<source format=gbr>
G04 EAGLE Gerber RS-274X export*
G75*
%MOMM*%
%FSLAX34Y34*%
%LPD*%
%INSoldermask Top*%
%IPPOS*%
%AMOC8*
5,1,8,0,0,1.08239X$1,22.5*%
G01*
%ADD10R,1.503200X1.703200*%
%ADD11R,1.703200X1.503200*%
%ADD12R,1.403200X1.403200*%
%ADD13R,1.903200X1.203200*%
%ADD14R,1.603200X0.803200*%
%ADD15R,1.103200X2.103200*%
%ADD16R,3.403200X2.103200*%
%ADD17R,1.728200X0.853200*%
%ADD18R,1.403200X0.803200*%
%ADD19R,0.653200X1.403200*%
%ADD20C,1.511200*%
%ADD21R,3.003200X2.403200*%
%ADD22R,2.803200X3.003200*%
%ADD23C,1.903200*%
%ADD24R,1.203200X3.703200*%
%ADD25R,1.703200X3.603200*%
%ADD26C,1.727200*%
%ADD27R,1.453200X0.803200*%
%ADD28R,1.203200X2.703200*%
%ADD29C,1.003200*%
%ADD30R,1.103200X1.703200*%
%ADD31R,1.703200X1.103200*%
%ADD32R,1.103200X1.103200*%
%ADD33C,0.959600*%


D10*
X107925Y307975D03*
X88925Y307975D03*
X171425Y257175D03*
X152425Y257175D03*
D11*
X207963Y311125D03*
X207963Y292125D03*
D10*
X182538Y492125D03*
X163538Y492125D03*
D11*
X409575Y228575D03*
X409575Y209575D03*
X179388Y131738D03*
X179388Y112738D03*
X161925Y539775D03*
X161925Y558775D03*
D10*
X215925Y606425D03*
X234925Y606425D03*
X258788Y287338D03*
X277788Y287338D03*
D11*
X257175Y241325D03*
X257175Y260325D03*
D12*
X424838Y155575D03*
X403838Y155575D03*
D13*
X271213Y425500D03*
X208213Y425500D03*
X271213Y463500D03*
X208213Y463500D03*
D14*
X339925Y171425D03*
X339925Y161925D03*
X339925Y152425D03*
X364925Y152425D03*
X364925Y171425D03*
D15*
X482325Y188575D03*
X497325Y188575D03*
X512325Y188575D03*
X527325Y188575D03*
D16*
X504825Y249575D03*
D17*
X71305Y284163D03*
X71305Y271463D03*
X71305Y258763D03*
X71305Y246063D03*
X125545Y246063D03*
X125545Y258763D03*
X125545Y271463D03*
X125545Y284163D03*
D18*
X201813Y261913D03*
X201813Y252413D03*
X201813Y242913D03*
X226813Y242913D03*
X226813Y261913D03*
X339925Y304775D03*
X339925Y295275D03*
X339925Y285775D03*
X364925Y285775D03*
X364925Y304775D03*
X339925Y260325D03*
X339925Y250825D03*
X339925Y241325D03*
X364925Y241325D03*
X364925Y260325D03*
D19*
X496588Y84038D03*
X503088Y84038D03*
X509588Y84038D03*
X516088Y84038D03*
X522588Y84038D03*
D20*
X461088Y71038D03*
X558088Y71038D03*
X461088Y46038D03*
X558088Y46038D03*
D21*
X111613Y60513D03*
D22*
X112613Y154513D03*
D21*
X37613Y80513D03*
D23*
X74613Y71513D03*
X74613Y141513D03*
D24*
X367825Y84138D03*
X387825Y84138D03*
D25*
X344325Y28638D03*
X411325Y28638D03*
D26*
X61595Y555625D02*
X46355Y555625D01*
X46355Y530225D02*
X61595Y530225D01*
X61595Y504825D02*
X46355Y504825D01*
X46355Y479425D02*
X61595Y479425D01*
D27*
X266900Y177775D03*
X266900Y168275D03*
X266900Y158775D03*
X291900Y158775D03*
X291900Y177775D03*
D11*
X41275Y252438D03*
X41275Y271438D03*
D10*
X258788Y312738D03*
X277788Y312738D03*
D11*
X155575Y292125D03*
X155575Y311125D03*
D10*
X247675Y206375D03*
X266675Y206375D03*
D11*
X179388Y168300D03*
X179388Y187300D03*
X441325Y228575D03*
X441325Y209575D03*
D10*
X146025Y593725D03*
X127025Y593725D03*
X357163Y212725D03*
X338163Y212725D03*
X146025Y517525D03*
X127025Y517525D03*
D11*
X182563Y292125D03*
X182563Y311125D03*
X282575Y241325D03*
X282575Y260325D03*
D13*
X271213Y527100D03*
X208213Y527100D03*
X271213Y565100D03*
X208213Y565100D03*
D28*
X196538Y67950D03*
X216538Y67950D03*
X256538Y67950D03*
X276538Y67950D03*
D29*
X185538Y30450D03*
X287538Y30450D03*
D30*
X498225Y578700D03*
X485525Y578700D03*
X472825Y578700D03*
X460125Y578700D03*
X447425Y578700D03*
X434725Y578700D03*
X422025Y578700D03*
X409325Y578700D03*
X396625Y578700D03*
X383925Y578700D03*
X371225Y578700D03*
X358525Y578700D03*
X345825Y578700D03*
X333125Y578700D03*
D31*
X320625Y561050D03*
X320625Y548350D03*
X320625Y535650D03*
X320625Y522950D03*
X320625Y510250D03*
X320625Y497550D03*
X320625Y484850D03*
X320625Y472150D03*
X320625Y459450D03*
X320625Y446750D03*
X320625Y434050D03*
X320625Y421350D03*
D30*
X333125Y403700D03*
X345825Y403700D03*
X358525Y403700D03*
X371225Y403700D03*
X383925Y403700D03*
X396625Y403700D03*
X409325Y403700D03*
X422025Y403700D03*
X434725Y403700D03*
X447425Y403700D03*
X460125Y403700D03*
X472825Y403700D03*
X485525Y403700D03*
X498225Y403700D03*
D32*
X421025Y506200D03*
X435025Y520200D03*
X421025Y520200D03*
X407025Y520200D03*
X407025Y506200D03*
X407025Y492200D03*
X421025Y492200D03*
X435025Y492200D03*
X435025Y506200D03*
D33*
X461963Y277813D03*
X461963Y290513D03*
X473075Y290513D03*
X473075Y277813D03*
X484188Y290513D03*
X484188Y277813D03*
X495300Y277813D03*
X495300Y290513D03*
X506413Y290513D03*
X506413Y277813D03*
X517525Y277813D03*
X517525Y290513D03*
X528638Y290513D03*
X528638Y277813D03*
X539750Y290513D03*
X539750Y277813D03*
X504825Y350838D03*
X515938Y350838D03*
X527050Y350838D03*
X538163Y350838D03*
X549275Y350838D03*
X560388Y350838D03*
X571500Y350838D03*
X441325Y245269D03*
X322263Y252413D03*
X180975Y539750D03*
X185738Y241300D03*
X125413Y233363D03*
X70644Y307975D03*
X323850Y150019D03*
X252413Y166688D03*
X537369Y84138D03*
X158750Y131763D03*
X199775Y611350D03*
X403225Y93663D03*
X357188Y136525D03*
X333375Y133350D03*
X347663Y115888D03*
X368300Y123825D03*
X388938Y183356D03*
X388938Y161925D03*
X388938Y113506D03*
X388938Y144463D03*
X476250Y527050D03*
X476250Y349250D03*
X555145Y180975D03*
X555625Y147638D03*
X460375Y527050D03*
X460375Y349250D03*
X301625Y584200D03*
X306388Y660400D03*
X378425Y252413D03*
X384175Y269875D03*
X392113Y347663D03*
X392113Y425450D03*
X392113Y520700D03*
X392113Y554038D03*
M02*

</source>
==
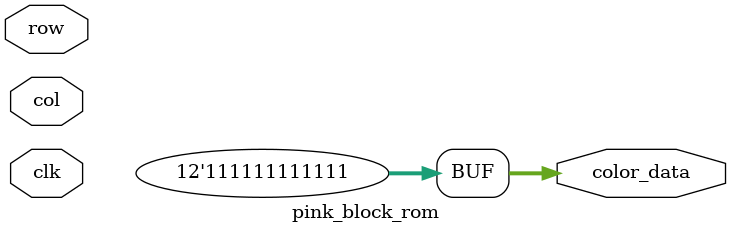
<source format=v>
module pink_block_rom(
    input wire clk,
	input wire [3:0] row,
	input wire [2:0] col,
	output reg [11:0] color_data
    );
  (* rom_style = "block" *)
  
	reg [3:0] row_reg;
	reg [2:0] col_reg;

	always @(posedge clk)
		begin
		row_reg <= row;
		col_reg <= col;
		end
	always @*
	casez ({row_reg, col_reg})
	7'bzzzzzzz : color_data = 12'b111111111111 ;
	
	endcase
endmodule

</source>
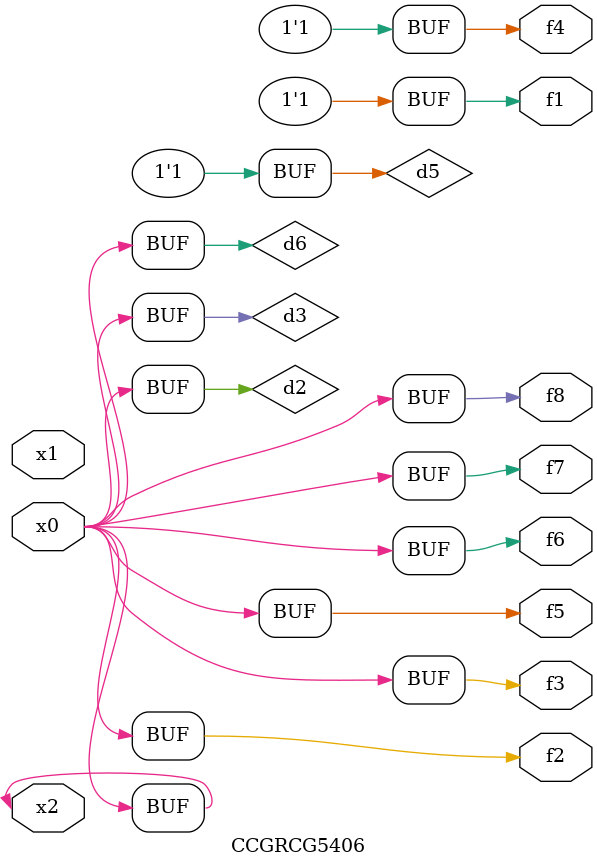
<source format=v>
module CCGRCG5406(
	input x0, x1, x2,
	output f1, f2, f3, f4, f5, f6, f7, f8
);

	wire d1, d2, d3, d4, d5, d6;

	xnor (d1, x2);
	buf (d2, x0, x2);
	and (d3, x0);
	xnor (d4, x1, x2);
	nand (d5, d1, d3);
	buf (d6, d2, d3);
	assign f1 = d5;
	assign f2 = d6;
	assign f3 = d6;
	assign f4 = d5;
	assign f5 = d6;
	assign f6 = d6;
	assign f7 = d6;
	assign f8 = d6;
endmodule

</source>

What you are asked to do: Report each line of the data in which "output" occurs.

Result:
	output reg [11:0] color_data
	output f1, f2, f3, f4, f5, f6, f7, f8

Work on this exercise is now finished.